Someone get Judd Gregg the smelling salts, because he has come down with a case of the vapors:
“That would be the Chicago approach to governing: Strong-arm it through. You’re talking about the exact opposite of bipartisan. You’re talking about running over the minority, putting them in cement and throwing them in the Chicago River.”
I think he meant cement shoes, but I’m not going to nitpick- that idea has a great deal of appeal to me right about now. At any rate, this is a Republican we are talking about, so you know where this is going.
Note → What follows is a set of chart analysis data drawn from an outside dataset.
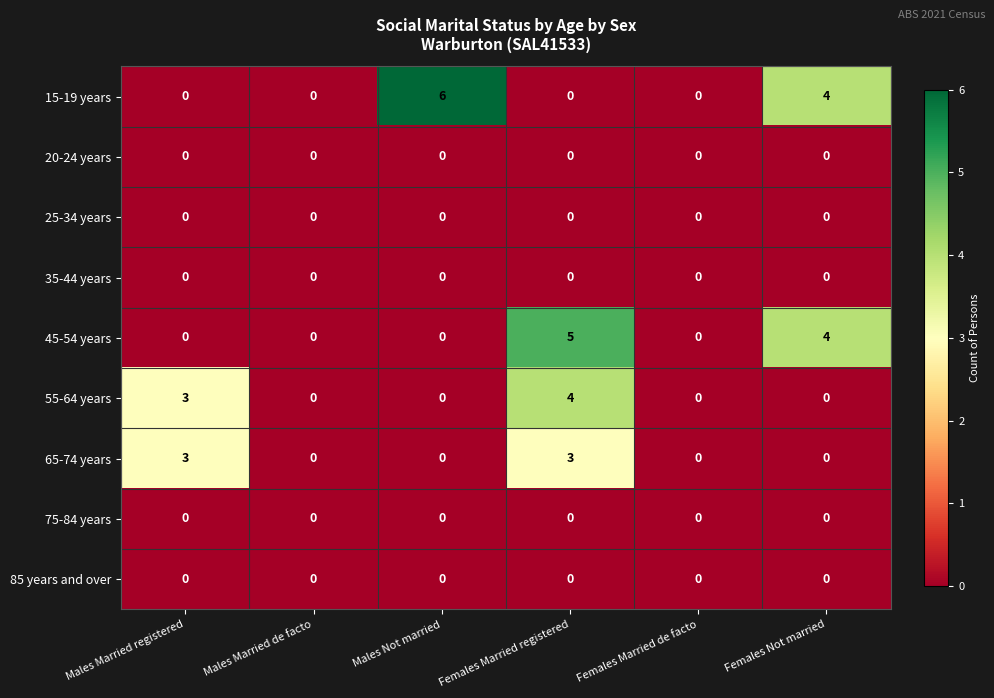

At which label is 15-19 years closest to 3?

Females Not married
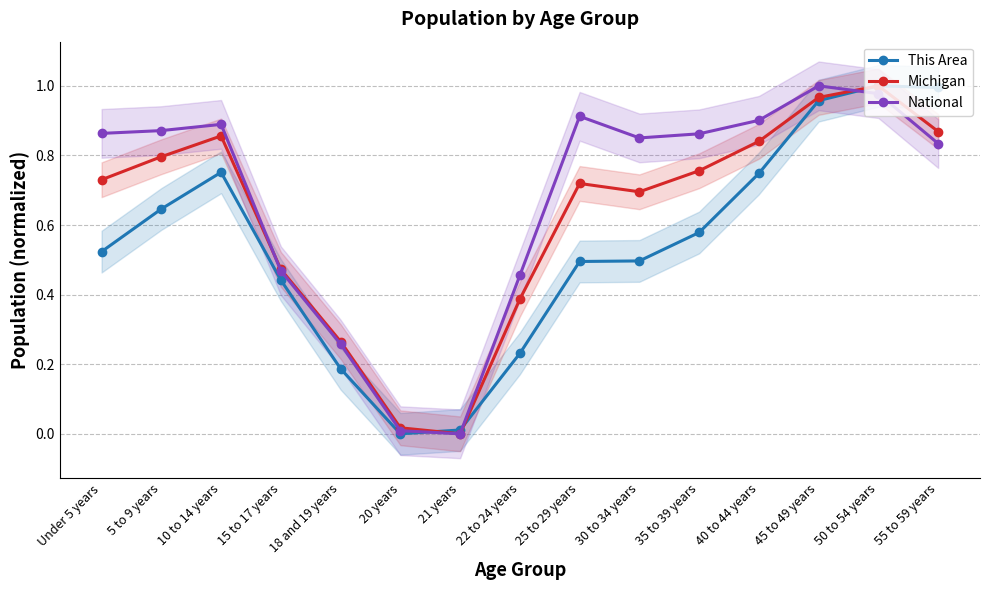

Reading right to left, what are all the values shown in this chart?

This Area: 1.0	1.0	1.0	0.7	0.6	0.5	0.5	0.2	0.0	0.0	0.2	0.4	0.8	0.6	0.5
Michigan: 0.9	1.0	1.0	0.8	0.8	0.7	0.7	0.4	0.0	0.0	0.3	0.5	0.9	0.8	0.7
National: 0.8	1.0	1.0	0.9	0.9	0.9	0.9	0.5	0.0	0.0	0.3	0.5	0.9	0.9	0.9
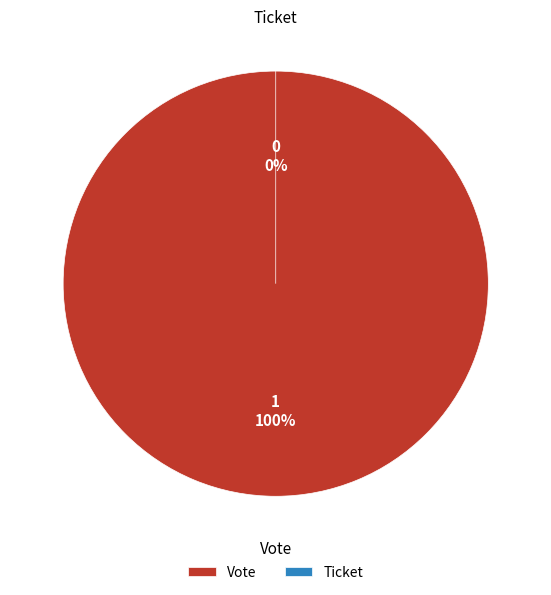

Between Ticket and Vote, which is larger?

Vote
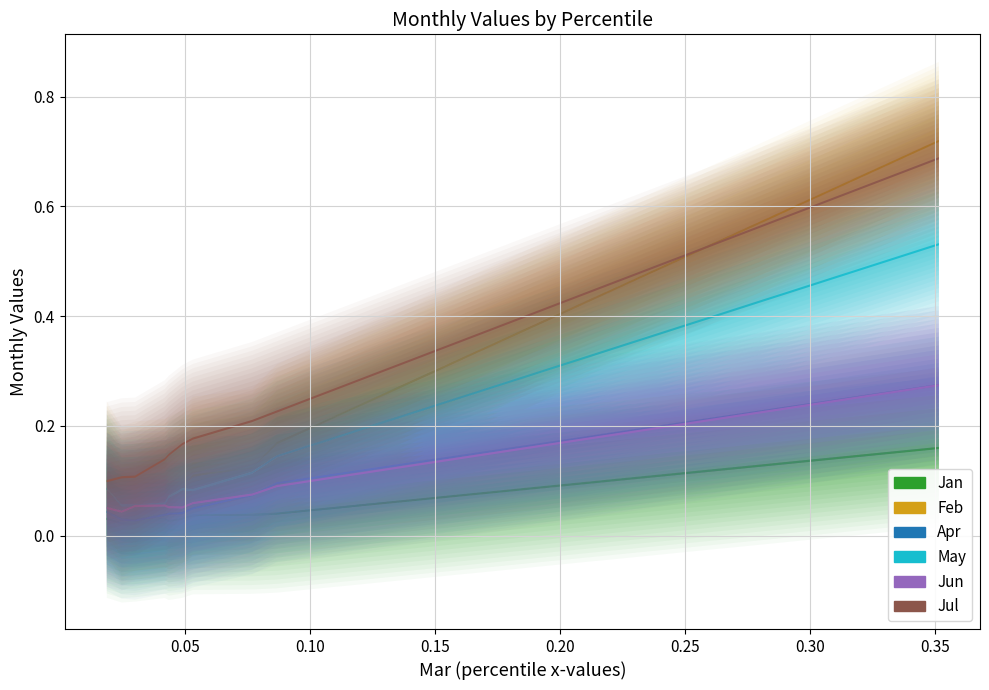

True or false: Feb and Jun intersect in this chart.

False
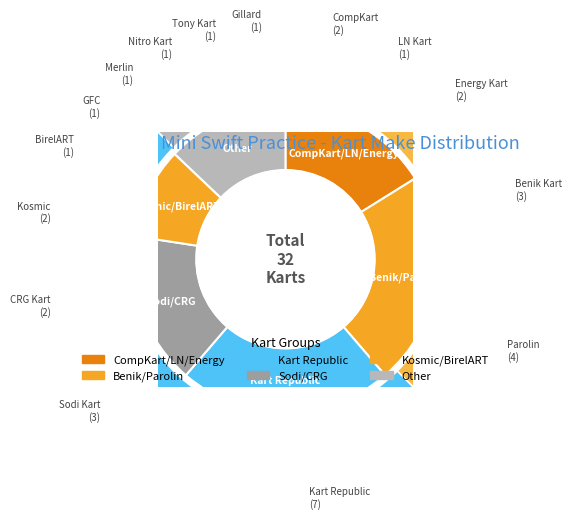

To the nearest percent, what is the difference between the CRG Kart and Parolin slice percentages?

6%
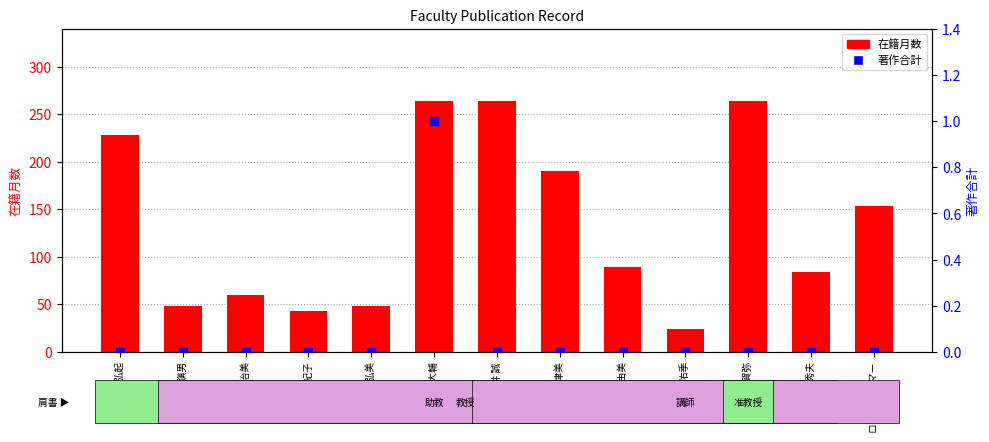

What is the total value across all series at ロディス オマー?

154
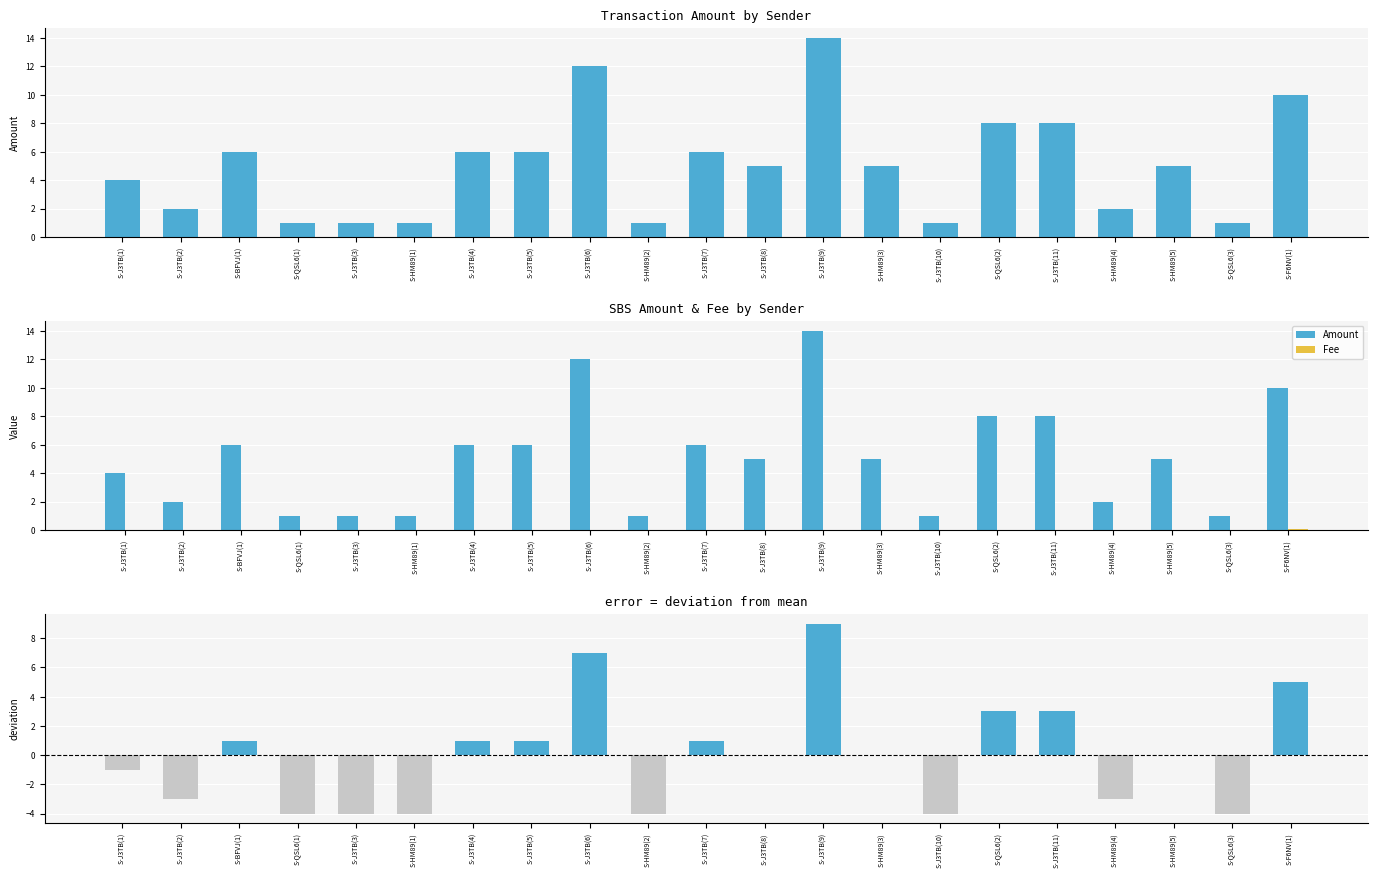

Which series has the widest spread of values?

Amount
Judd Gregg was for reconciliation before he was against it.
Meanwhile, no discussion of the process by which Republicans governed when they were in charge would be complete without this trip down memory lane:
When bills do make it to the floor for a vote, the debate generally resembles what one House aide calls “preordained Kabuki.” Republican leaders in the Bush era have mastered a new congressional innovation: the one-vote victory. Rather than seeking broad consensus, the leadership cooks up some hideously expensive, favor-laden boondoggle and then scales it back bit by bit. Once they’re in striking range, they send the fucker to the floor and beat in the brains of the fence-sitters with threats and favors until enough members cave in and pass the damn thing. It is, in essence, a legislative microcosm of the electoral strategy that Karl Rove has employed to such devastating effect.
A classic example was the vote for the Central American Free Trade Agreement, the union-smashing, free-trade monstrosity passed in 2005. As has often been the case in the past six years, the vote was held late at night, away from the prying eyes of the public, who might be horrified by what they see. Thanks to such tactics, the 109th is known as the “Dracula” Congress: Twenty bills have been brought to a vote between midnight and 7 a.m.
CAFTA actually went to vote early — at 11:02 p.m. When the usual fifteen-minute voting period expired, the nays were up, 180 to 175. Republicans then held the vote open for another forty-seven minutes while GOP leaders cruised the aisles like the family elders from The Texas Chainsaw Massacre, frantically chopping at the legs and arms of Republicans who opposed the measure. They even roused the president out of bed to help kick ass for the vote, passing a cell phone with Bush on the line around the House cloakroom like a bong. Rep. Robin Hayes of North Carolina was approached by House Speaker Dennis Hastert, who told him, “Negotiations are open. Put on the table the things that your district and people need and we’ll get them.” After receiving assurances that the administration would help textile manufacturers in his home state by restricting the flow of cheap Chinese imports, Hayes switched his vote to yea. CAFTA ultimately passed by two votes at 12:03 a.m.
I think the nation will be fine with legislation passed with only a majority vote, and Judd Gregg can go pound salt.